▸ **Action item**
The entries follow. Copy every line in which "ankle" appears.

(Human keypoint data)
※ ※ ※

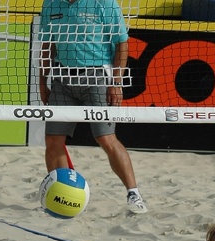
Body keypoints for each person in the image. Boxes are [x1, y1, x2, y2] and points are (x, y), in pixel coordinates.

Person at [39, 0, 147, 214]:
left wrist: (116, 83)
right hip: (62, 78)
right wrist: (42, 82)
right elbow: (47, 45)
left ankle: (133, 193)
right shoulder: (51, 4)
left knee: (106, 138)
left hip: (97, 77)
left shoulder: (105, 4)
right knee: (53, 140)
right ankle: (63, 193)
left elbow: (121, 43)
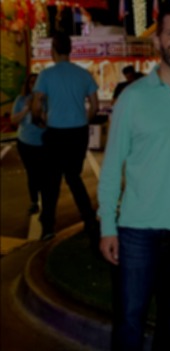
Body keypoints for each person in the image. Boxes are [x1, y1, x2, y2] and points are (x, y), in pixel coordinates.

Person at [93, 5, 170, 351]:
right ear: (157, 41)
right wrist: (108, 227)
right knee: (130, 315)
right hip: (136, 229)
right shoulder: (133, 98)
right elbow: (112, 167)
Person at [32, 31, 99, 242]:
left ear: (53, 51)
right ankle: (89, 221)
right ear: (70, 50)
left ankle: (48, 228)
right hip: (78, 133)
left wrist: (40, 120)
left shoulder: (46, 75)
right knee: (74, 178)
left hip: (55, 133)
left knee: (50, 182)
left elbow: (36, 104)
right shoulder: (83, 74)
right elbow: (94, 105)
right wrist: (84, 119)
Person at [11, 73, 46, 215]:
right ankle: (34, 202)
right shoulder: (20, 100)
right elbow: (13, 120)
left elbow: (48, 123)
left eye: (36, 82)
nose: (34, 85)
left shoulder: (46, 100)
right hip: (25, 142)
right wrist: (26, 109)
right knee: (32, 174)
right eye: (31, 82)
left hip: (43, 143)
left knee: (44, 174)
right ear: (27, 85)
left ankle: (46, 202)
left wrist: (41, 112)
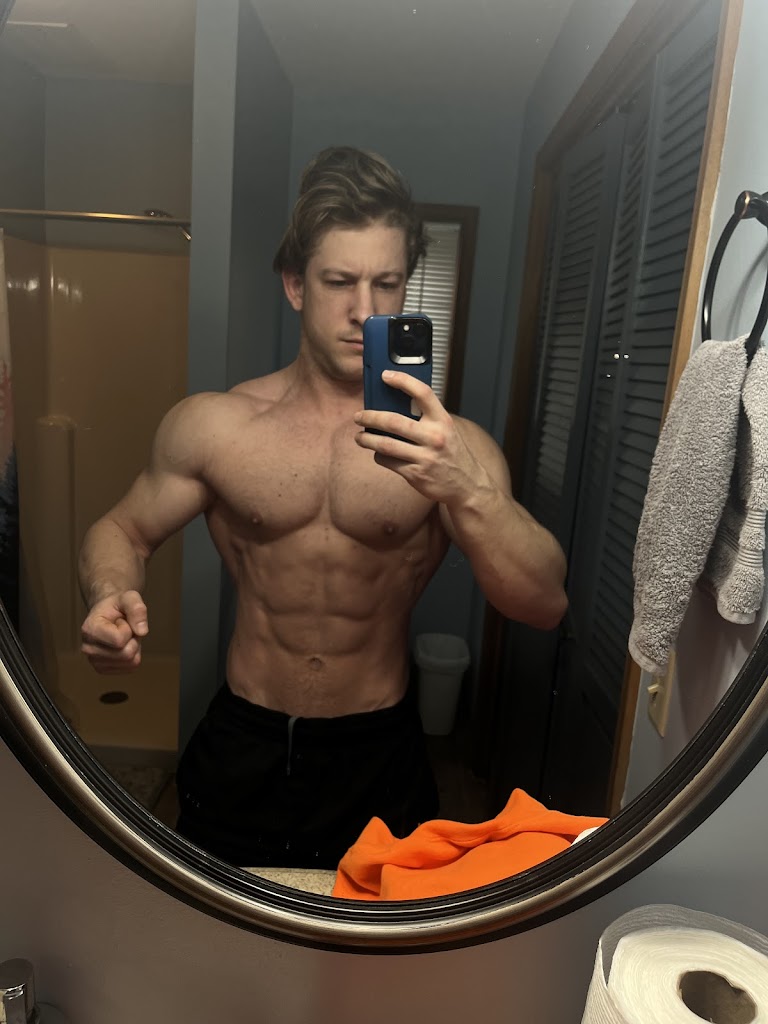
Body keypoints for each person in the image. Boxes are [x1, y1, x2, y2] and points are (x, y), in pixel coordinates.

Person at [78, 146, 567, 869]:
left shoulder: (453, 448)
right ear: (295, 285)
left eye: (386, 283)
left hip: (379, 751)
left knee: (370, 943)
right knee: (211, 932)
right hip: (244, 741)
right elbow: (121, 529)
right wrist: (108, 594)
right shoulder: (217, 426)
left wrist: (466, 488)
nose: (364, 310)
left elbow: (543, 603)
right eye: (339, 281)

※ ※ ※

▸ **Answer below**
left ankle: (133, 193)
right ankle: (63, 193)
right ankle: (89, 221)
left ankle: (48, 228)
right ankle: (34, 202)
left ankle: (46, 202)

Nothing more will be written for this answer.